On another level, Paternity is the telling of yet another set of political practices that reflected and reinforced deeply entrenched race and gender inequalities. As two seemingly fixed and essential biological facts, paternity and race were ever entwined in state efforts at racial governance. Ancestral definitions of race embedded in blood-based paternity testing delimited claims to national citizenship, social legitimacy, economic inheritance, family belonging, and personal identity. In the case of potentially “mixed-race” Jews during the Holocaust, a racialized and biological notion of paternity was literally a matter of life and death. Popular paternity tests based on comparisons of facial features and dental records also found their ideological roots in spurious and racist ideas that affinities between human bodies revealed incontrovertible truths about family trees. Milanich cleverly uncovers how both the means and ends of paternity testing throughout the 20th century only made sense because race “science” had paved the way for thinking about heritage in decidedly categorical and hierarchical ways.

The gendered implications of efforts to establish paternity were no less consequential. Other than a few exceptions when both mothers’ and fathers’ genetic links to children were in question, such as potential hospital baby swaps, the history of paternity testing is mostly a story of missions to identify unfaithful wives and cuckolded husbands. Long before Maury Povich turned public pronouncements of paternity into a staple of daytime television drama, the quest for fathers was an inquiry into women’s sexual morality and social propriety.

Family custom and law have almost universally defined fatherhood, with all attendant rights and responsibilities, vis-à-vis marriage. That is, a father is a mother’s husband. Paternity is a historical account of how and when fissures formed in this matrimonial definition of fatherhood. Many of the book’s case studies come down to the same basic question: Is the “real” father the one who contributed the sperm or the one who raised the child? With life-altering consequences for racial classification, claims to citizenship, child support policies, and so much more, the history of paternity testing reveals a constant conceptual battle between social and genetic understandings of parenthood and family. While Milanich is certainly not the first to write about this tension, the book is among the best I have read on the gendered assumptions underlying the contrast. As a biological and social relationship, maternity has always been taken for granted in ways paternity has not, hence one of marriage’s most consequential political, economic, and social functions: assigning fatherhood.   

In the end, Milanich convinces the reader that paternity has always been—and still is—much more political than scientific.
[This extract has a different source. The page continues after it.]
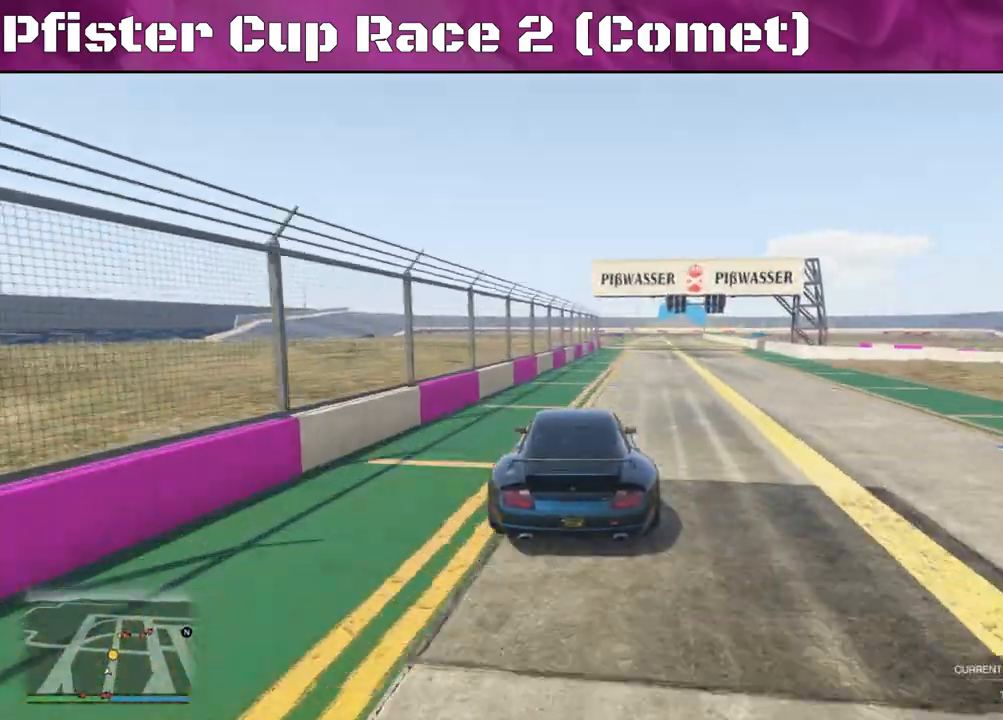
{"buttons": ["R2"], "left_stick": "right", "right_stick": "center", "events": [[33, "left_stick", "right"], [167, "left_stick", "center"], [433, "left_stick", "right"]]}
The titular quest for the father is normative, not empirical. The book’s key takeaway is that the history of paternity testing has been less about finding fathers and more about how relationships of power shaped definitions of paternity that served some intentions and interests over others. Milanich’s greatest accomplishment with this book is not answering the question of whether different iterations of paternity testing worked to identify biological links between fathers and children. Readers will nevertheless likely become absorbed in accounts of the various methods—some legitimate, others decidedly less so—that scientists have used to trace paternal ancestry. How we have come to define the father rests on a related but distinct question, not who is the father, but rather, who do we want him to be? Milanich’s definitive history of paternity testing uncovers that it ultimately depended less on biology and more on who decided and the political and social stakes of the answer. 

Jennifer Randles is Chair and Associate Professor in the Department of Sociology at California State University, Fresno. Her teaching and research focus on how gender, race, and class inequalities intersect to shape parenting and family policy in the United States. She is the author of Proposing Prosperity: Marriage Education Policy and Inequality in America and Essential Dads: The Inequalities and Politics of Fathering. Her next book, Diaper Dilemmas, traces the history of diapering and diaper need, the emergence of the U.S. diaper bank movement, and policy efforts to address inequitable access to diapers.